A federal judge has ordered Agriculture Secretary John R. Block to pony up as much as $600 million in federally insured loans to farmers under a program authorized by Congress in 1978.

U.S. District Court Judge Thomas A. Flannery, acting on a class-action suit brought by farmers across the country, ruled last week that Block's decision to withhold the funds was "arbitrary, capricious and an abuse of his discretion."

Flannery asked the lawyers representing the farmers to prepare an order requiring Block to disburse funds appropriated for fiscal 1982 under the Emergency Agricultural Credit Adjustment Act.

William R. King, an Atlanta lawyer who represents the farmers, said that Block had elected to cut off the loans at a time when farmers are faced with "the worst economic squeeze since the Depression."

As a result of the decision, King said, "a lot of farmers have gone down the tube."

Neil H. Koslowe, a Justice Department attorney, said he is reviewing the judge's ruling.

Under the program, farmers may obtain federally insured loans during times of economic distress if they cannot get loans elsewhere. In January, 1981, Block told Congress the loan program was no longer needed because farmers could obtain loans from uninsured, private sources. In any case, existing federal loan programs could be augmented if necessary, he said.

Later that year, Congress extended the loan program anyway.
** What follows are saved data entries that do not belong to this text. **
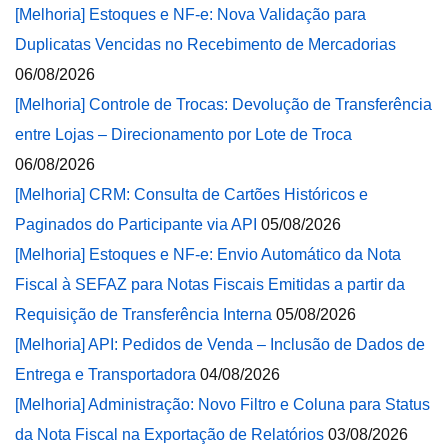
[Melhoria] Estoques e NF-e: Nova Validação para
Duplicatas Vencidas no Recebimento de Mercadorias
06/08/2026
[Melhoria] Controle de Trocas: Devolução de Transferência
entre Lojas – Direcionamento por Lote de Troca
06/08/2026
[Melhoria] CRM: Consulta de Cartões Históricos e
Paginados do Participante via API
05/08/2026
[Melhoria] Estoques e NF-e: Envio Automático da Nota
Fiscal à SEFAZ para Notas Fiscais Emitidas a partir da
Requisição de Transferência Interna
05/08/2026
[Melhoria] API: Pedidos de Venda – Inclusão de Dados de
Entrega e Transportadora
04/08/2026
[Melhoria] Administração: Novo Filtro e Coluna para Status
da Nota Fiscal na Exportação de Relatórios
03/08/2026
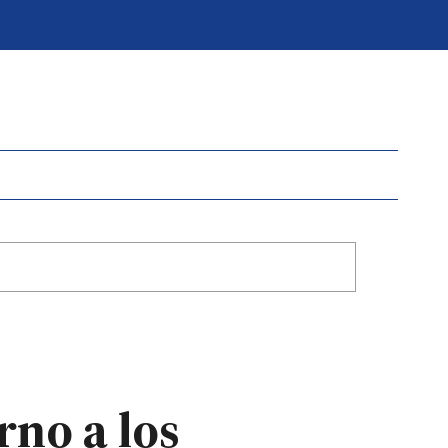
rno a los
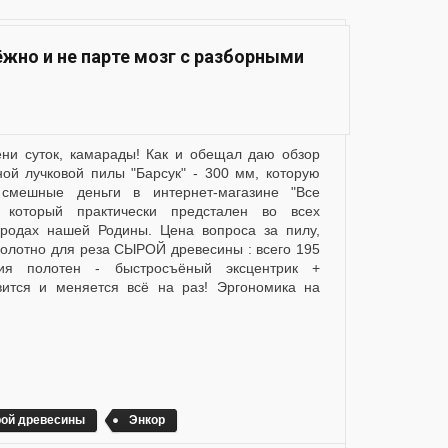
ёжно и не парте мозг с разборными
ой лучковой пилы "Барсук" - 300 мм, которую
смешные деньги в интернет-магазине "Все
. который практически предстален во всех
ородах нашей Родины. Цена вопроса за пилу,
полотно для реза СЫРОЙ древесины : всего 195
ния полотен - быстросъёный эксцентрик +
вится и меняется всё на раз! Эргономика на
рой древесины
Энкор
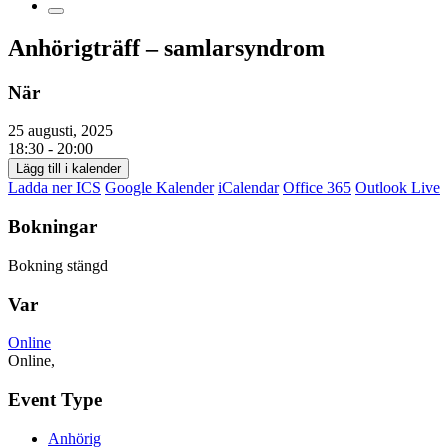
Anhörigträff – samlarsyndrom
När
25 augusti, 2025
18:30 - 20:00
Lägg till i kalender
Ladda ner ICS
Google Kalender
iCalendar
Office 365
Outlook Live
Bokningar
Bokning stängd
Var
Online
Online,
Event Type
Anhörig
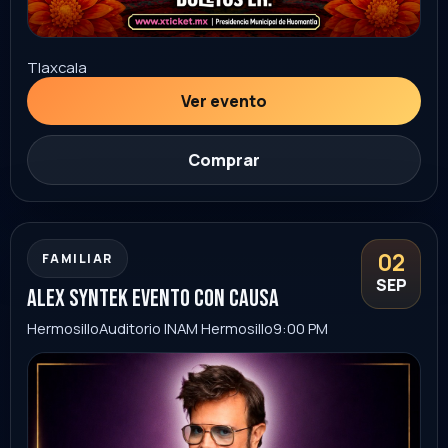
Sonora
Ver evento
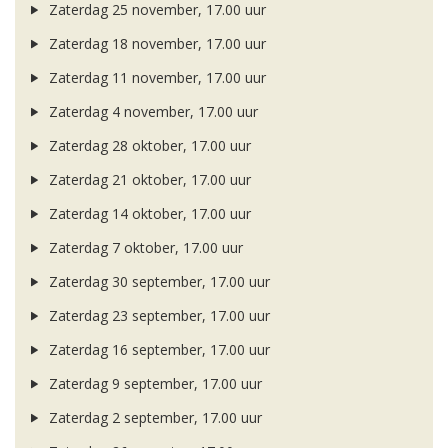
Zaterdag 25 november, 17.00 uur
Zaterdag 18 november, 17.00 uur
Zaterdag 11 november, 17.00 uur
Zaterdag 4 november, 17.00 uur
Zaterdag 28 oktober, 17.00 uur
Zaterdag 21 oktober, 17.00 uur
Zaterdag 14 oktober, 17.00 uur
Zaterdag 7 oktober, 17.00 uur
Zaterdag 30 september, 17.00 uur
Zaterdag 23 september, 17.00 uur
Zaterdag 16 september, 17.00 uur
Zaterdag 9 september, 17.00 uur
Zaterdag 2 september, 17.00 uur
However, a Senate-House conference committee gave the secretary "broad authority" to determine the scope of the program, which the committee report described as "discretionary in nature," Flannery said.

"The discretion enjoyed by the secretary is not, however, unbounded," Flannery said, and he found unpersuasive the evidence submitted by the department to show that there was no need for the loans.

Throughout 1982, Block "received reports of growing numbers of delinquent loans and foreclosures," Flannery said. " . . . There is no evidence in the record to support the secretary's decision."